Het geschil tussen de curator, Serbo en verweerder gaat in wezen over niets anders dan de vraag of [X] als bestuurder van Serbo gehouden kan worden tot nakoming van de op haar rustende verplichting tot het (alsnog) opmaken en het overleggen van de jaarrekening over het jaar 2005. Verweerder is de opvatting toegedaan dat in het onderhavige geval sprake is van gewichtige redenen en heeft daarom aan [X] op voet van het bepaalde in het zevende lid van artikel 2:210 van het BW ontheffing verleend van voormelde verplichting. De curator daarentegen, op daartoe door hem in beroep aangevoerde en ter zitting nader toegelichte gronden, stelt zich op het standpunt dat verweerder niet bevoegd was om te besluiten aan [X] ontheffing te verlenen van verplichting tot het opmaken en het overleggen van de jaarrekening over het hier aan de orde zijnde jaar 2005.

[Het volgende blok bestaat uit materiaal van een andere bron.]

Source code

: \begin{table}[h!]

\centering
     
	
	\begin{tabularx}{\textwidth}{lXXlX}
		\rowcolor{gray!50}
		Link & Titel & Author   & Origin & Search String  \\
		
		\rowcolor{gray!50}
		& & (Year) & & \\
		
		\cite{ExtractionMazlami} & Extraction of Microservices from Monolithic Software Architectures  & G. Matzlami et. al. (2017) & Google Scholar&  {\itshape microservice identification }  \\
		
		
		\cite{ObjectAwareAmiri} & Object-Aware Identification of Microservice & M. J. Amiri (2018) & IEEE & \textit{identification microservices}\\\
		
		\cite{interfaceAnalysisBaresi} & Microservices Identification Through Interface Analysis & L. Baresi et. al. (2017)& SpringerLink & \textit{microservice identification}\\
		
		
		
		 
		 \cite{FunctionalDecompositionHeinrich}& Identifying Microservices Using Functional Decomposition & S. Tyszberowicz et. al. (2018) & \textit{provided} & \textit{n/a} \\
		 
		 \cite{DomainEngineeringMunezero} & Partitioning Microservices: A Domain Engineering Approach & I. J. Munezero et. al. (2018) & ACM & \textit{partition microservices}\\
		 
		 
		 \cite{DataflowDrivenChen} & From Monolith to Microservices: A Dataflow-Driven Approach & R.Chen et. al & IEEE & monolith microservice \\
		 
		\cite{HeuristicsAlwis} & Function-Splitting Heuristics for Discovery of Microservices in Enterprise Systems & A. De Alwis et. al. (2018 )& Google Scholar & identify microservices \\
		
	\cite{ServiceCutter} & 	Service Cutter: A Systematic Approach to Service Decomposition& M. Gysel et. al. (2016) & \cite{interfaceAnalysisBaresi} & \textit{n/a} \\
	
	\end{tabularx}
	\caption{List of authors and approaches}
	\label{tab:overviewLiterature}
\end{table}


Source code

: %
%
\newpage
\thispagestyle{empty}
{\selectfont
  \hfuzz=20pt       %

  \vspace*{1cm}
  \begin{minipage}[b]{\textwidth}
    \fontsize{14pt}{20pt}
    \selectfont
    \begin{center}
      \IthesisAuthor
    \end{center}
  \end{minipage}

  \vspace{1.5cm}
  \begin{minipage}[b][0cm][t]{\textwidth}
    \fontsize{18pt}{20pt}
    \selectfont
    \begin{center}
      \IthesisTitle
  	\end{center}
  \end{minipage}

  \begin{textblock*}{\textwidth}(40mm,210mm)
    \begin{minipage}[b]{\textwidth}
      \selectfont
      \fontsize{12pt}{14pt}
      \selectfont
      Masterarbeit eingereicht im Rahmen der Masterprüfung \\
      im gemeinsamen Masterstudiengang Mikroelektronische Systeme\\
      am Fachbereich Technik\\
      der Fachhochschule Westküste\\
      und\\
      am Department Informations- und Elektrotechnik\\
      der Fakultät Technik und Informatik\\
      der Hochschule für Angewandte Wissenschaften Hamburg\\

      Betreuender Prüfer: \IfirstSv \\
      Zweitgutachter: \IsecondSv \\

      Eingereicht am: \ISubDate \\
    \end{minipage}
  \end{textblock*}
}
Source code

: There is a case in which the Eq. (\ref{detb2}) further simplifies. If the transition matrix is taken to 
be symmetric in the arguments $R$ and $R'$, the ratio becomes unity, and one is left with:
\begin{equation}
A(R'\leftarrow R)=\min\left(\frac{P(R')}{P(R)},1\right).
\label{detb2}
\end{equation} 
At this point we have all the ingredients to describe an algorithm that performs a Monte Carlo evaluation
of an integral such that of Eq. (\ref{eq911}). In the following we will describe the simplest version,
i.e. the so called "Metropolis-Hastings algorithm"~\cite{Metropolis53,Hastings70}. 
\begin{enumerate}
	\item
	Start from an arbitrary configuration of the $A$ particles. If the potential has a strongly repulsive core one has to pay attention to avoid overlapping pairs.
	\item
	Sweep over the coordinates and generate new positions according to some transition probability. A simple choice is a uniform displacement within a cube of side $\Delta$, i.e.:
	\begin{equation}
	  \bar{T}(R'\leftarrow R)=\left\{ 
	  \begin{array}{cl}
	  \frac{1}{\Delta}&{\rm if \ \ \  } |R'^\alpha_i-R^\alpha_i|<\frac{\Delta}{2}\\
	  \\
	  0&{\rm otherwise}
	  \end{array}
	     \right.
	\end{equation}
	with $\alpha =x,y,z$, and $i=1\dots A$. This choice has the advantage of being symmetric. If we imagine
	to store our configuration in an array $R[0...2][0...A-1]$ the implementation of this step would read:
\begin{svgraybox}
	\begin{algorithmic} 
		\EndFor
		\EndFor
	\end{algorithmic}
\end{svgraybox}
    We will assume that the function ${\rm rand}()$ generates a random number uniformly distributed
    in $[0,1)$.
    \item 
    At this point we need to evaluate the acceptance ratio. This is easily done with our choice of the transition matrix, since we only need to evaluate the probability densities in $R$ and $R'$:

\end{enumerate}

Daar weer lijnrecht tegenover staat het standpunt van Serbo, dat in beroep betoogt dat de belangen van de curator in het geheel niet betrokken zijn bij de aan [X] verleende ontheffing. Anders gezegd: Serbo werpt de vraag op of de curator wel belanghebbende als bedoeld in artikel 1:2 van de Awb is bij dat besluit? Het betoog van Serbo faalt. De curator heeft bezwaar gemaakt tegen de bij besluit van 16 februari 2007 verleende ontheffing, verweerder heeft dat bezwaar in behandeling genomen en daarop bij het bestreden besluit inhoudelijk beslist door de ontheffing te handhaven en de bezwaren van de curator ongegrond te verklaren. Daarmee staat vast dat het bestreden besluit tot de curator is gericht, waarmee ingevolge vaste jurisprudentie tevens het belang van de curator bij het bestreden besluit is gegeven.

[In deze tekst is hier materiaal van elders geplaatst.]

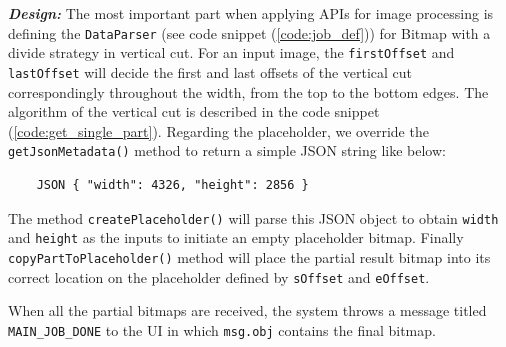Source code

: \documentclass{sig-alternate}[10pt]
\begin{document}
\textbf{\emph{Design:}}
The most important part when applying APIs for image processing is defining the \texttt{DataParser} (see code snippet (\ref{code:job_def})) for Bitmap with a divide strategy in vertical cut. For an input image, the \texttt{firstOffset} and \texttt{lastOffset} will decide the first and last offsets of the vertical cut correspondingly throughout the width, from the top to the bottom edges. The algorithm of the vertical cut is described in the code snippet (\ref{code:get_single_part}). Regarding the placeholder, we override the \texttt{getJsonMetadata()} method to return a simple JSON string like below:

	\begin{lstlisting} 
	JSON { "width": 4326, "height": 2856 } 
	\end{lstlisting}

The method \texttt{createPlaceholder()} will parse this JSON object to obtain \texttt{width} and \texttt{height} as the inputs to initiate an empty placeholder bitmap. Finally \texttt{copyPartToPlaceholder()} method will place the partial result bitmap into its correct location on the placeholder defined by \texttt{sOffset} and \texttt{eOffset}.\\

\begin{figure}
\noindent {}
\end{figure}

When all the partial bitmaps are received, the system throws a message titled \texttt{MAIN\_JOB\_DONE} to the UI in which \texttt{msg.obj} contains the final bitmap.
\end{document}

Een andere door Serbo aangesneden en door de rechtbank ambtshalve te onderzoeken en te beantwoorden vraag, is of verweerder bij het nemen van het besluit op bezwaar tot een juist oordeel over de ontvankelijkheid van de bezwaren van de curator is gekomen. Ook die vraag moet naar het oordeel van de rechtbank bevestigend worden beantwoord. De curator is uit hoofde van zijn aanstelling belast met de afwikkeling van de failliete boedel van Serbo en treedt aldus mede op ter behartiging van de belangen van de gezamenlijke schuldeisers van de failliete vennootschap. Uit artikel 2:362 van het BW volgt dat de jaarrekening volgens normen die in het maatschappelijke verkeer als aanvaardbaar worden beschouwd een zodanig inzicht geeft dat een verantwoord oordeel kan worden gevormd omtrent het vermogen en het resultaat, alsmede voor zover de aard van een jaarrekening dat toelaat, omtrent de solvabiliteit en de liquiditeit van de rechtspersoon. Het komt de rechtbank voor dat voor een goede en nauwgezette taakvervulling van de curator het inzicht dat de volgens de normen van artikel 2:362 van het BW ingerichte jaarrekening geeft, onontbeerlijk is. Dat in dit geval een jaarrekening over het jaar 2005, indien door het bestuur opgemaakt, dat inzicht niet zou kunnen verschaffen, is niet aannemelijk geworden. Daarmee is ook gegeven, anders dan Serbo, dat de curator gelet op de belangen ter behartiging waarvan hij is aangesteld, een voldoende rechtsreeks en eigen belang heeft bij het besluit tot handhaving van de aan [X] verleende ontheffing.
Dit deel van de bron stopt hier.